Les financements font défaut

Au-delà d’un simple manque de volonté des uns et des autres à passer des paroles aux actes, l’EPI reste également confrontée à l’incapacité de ses membres à mettre en place le financement international nécessaire pour une lutte efficace contre le massacre des éléphants d’une part et la protection des riverains d’autre part. Pour Ali Bongo Ondimba, sans fonds durable, tous ces efforts sont voués à l’échec. «Le reste du monde est-il disposé à nous aider?
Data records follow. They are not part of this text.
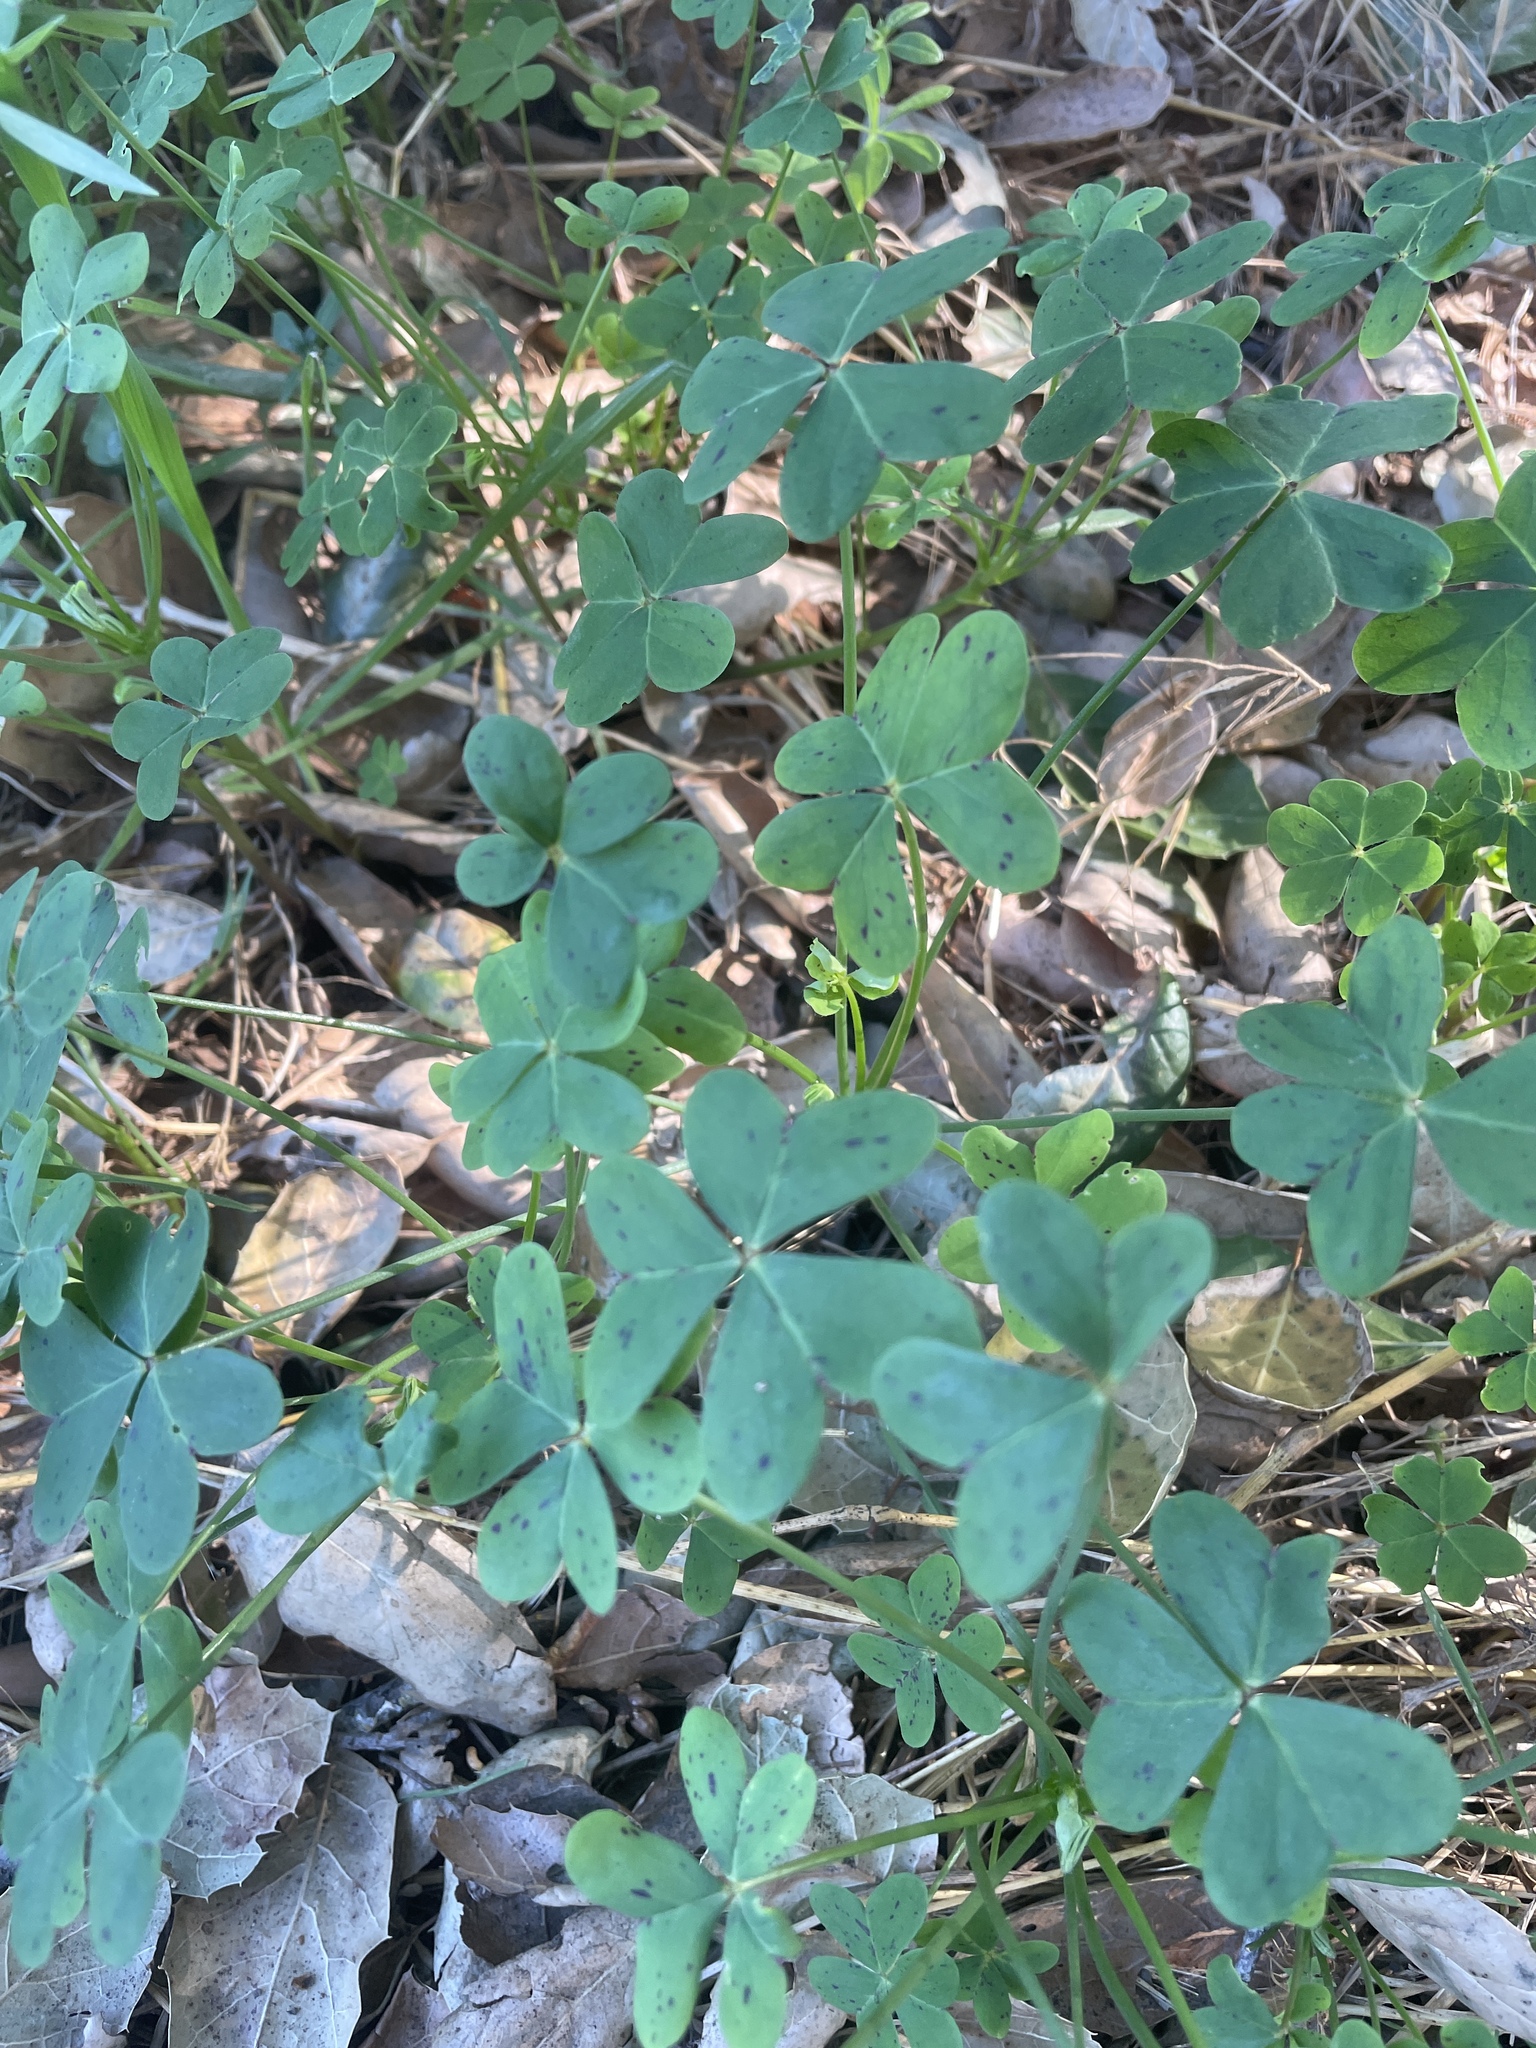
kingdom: Plantae
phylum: Tracheophyta
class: Magnoliopsida
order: Oxalidales
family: Oxalidaceae
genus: Oxalis
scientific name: Oxalis pes-caprae
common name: Bermuda-buttercup
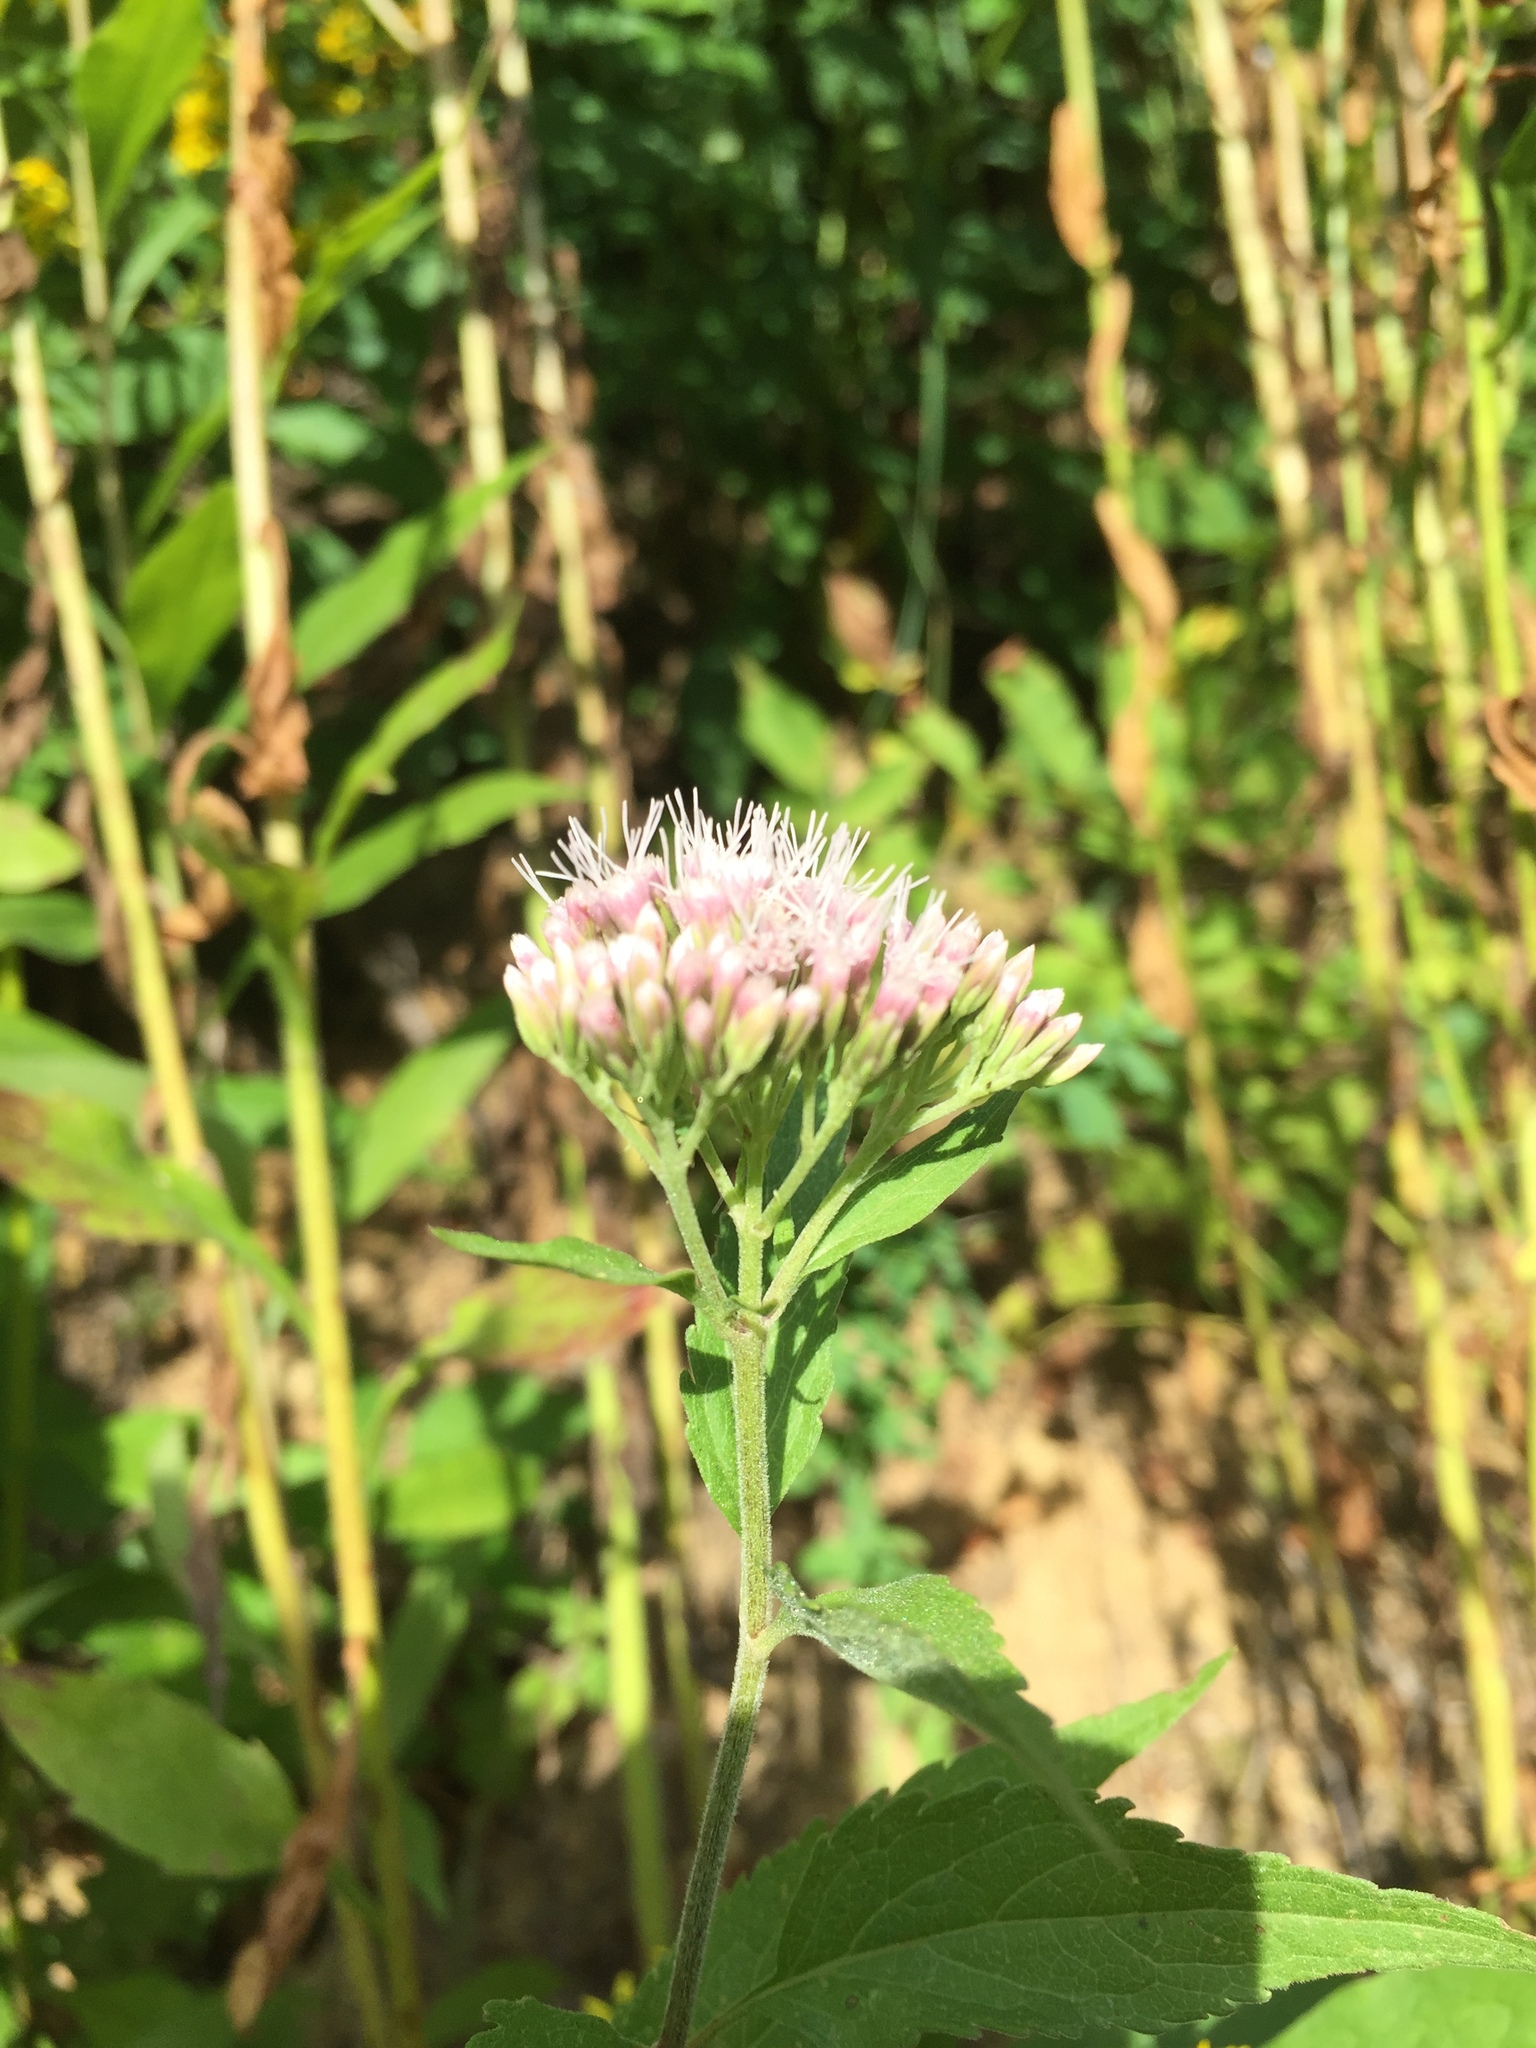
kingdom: Plantae
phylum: Tracheophyta
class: Magnoliopsida
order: Asterales
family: Asteraceae
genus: Eupatorium
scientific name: Eupatorium cannabinum
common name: Hemp-agrimony
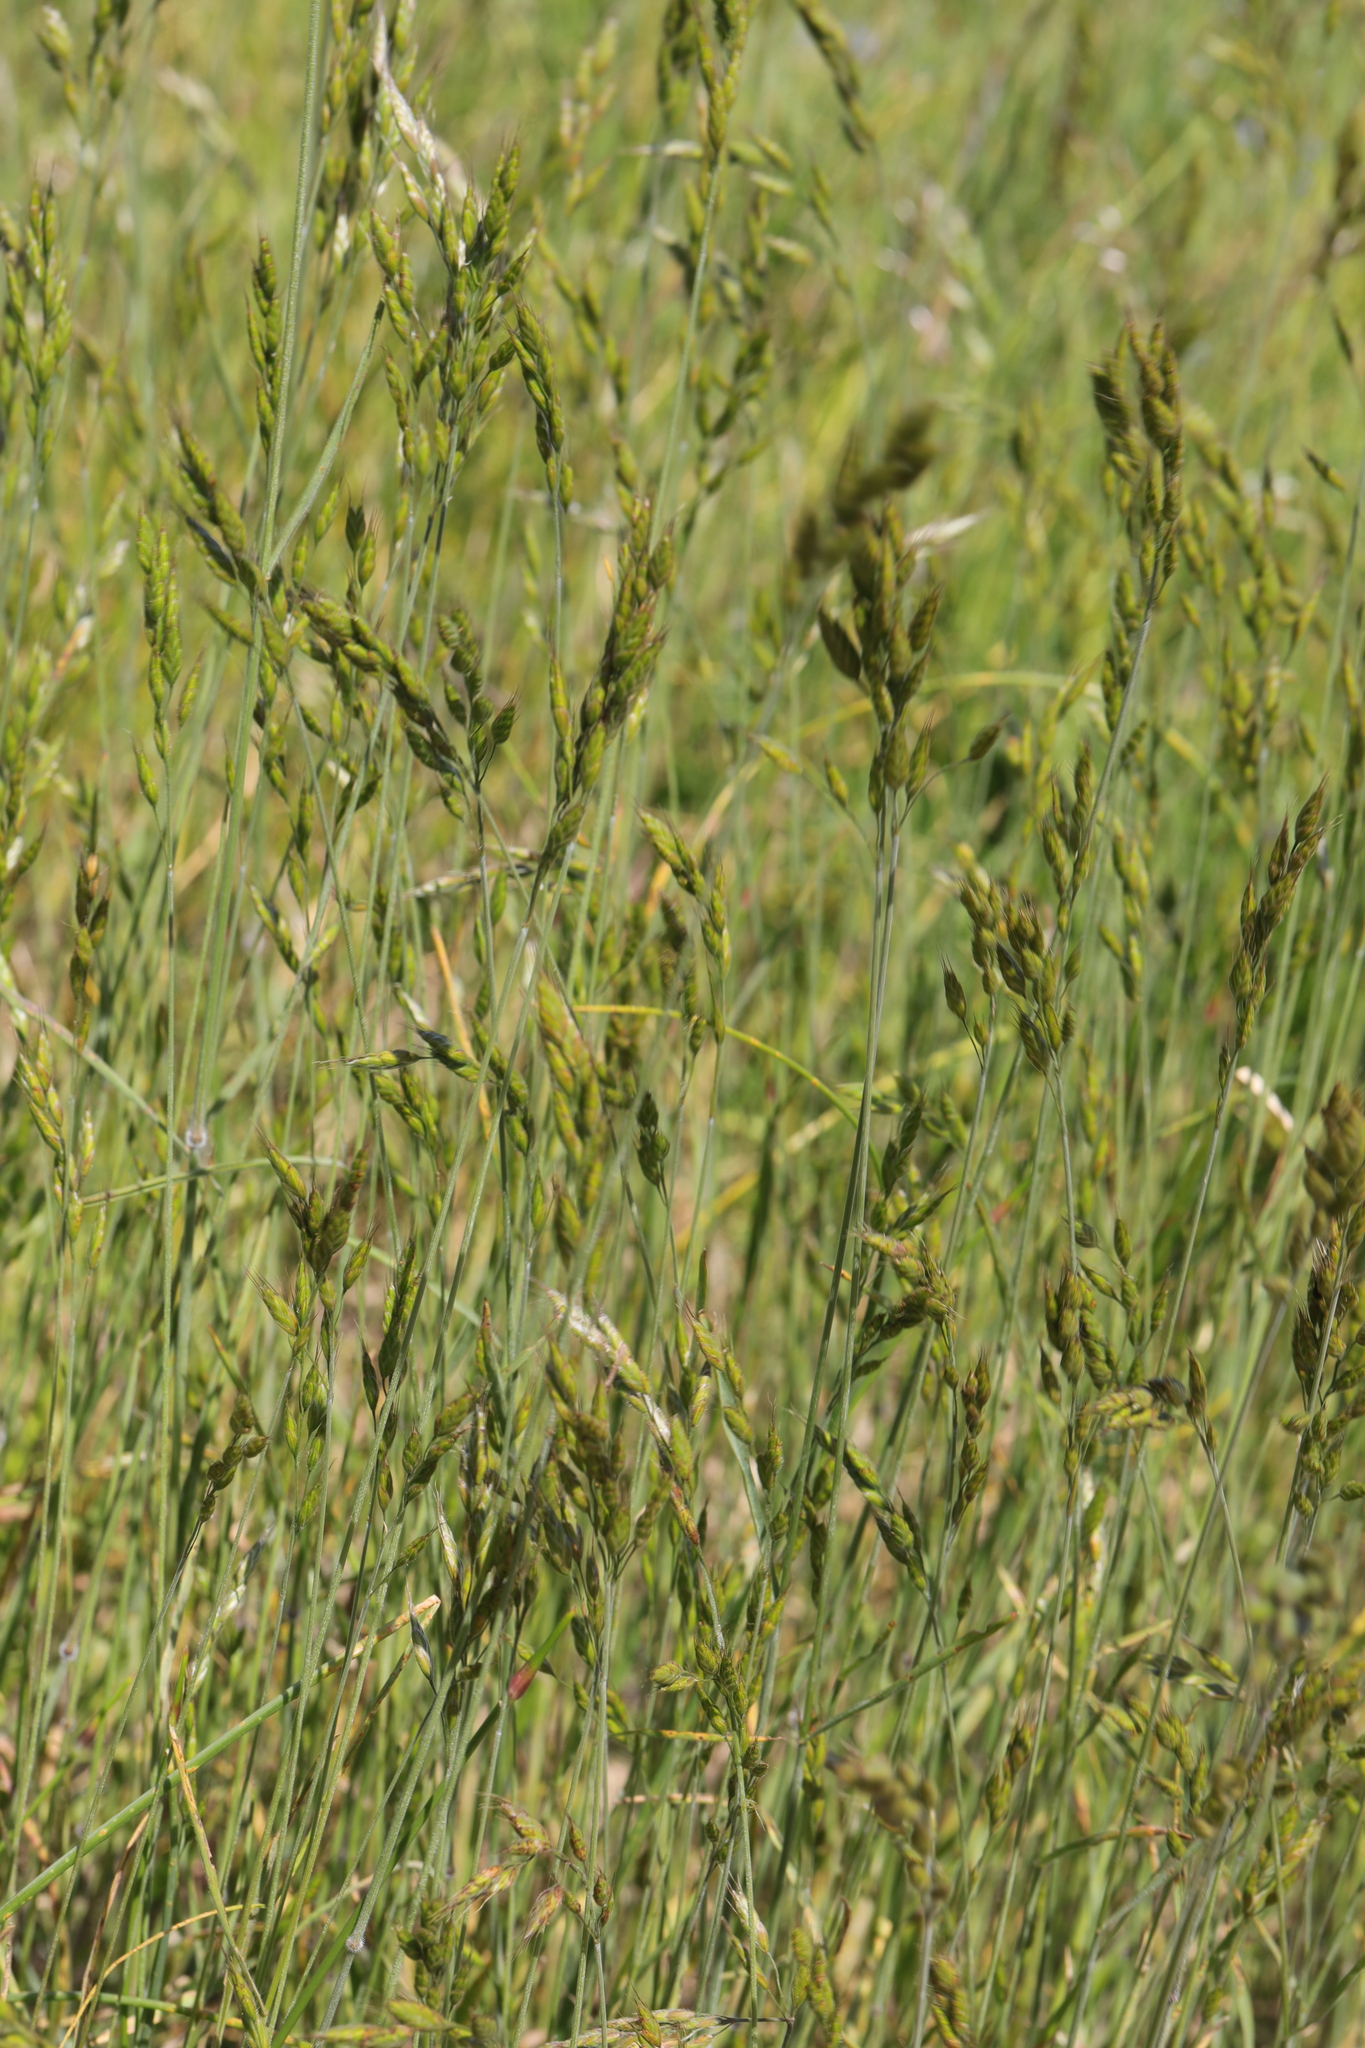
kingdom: Plantae
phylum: Tracheophyta
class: Liliopsida
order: Poales
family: Poaceae
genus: Bromus
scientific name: Bromus hordeaceus
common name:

Si la communauté internationale n’est pas capable ou disposée à identifier les financements nécessaires à la mise en œuvre de ces plans, en dépit de nos contributions budgétaires nationales, qui s’élèvent à des dizaines de millions de dollars, alors les NEAP ne seront que des feuilles de papier», a-t-il prévenu.

Il pense pour cela que «grâce au financement des économies durables d’espèces sauvages, et un tourisme qui devrait connaître une expansion au cours de la prochaine décennie, nous pouvons protéger la plus emblématique des espèces et son habitat naturel, pour elles, pour nous et pour les générations d’enfants à naître». Il a ainsi invité les participants à cette rencontre à mettre en place un nouveau cadre de financement du développement en faveur de la conservation et à faire pencher la balance en faveur de l’action.

Avec la création d’une entité juridique présidée par Ian Khama, ancien président du Botswana, l’EPI sera désormais capable de porter l’initiative à un niveau plus important. «Maintenant que l’EPI est établie comme un mécanisme juridique, elle pourra solliciter un financement pour la mise en œuvre des NEAP à part entière», espère l’orateur. Il annonce également un partenariat officiel de l’EPI avec le Programme des Nations unies pour le développement (PNUD) et une fenêtre prévue dans le fonds The Lion’s Share.

Rendez-vous a été pris au Gabon en 2019 pour l’organisation de la seconde réunion internationale du Groupe consultatif.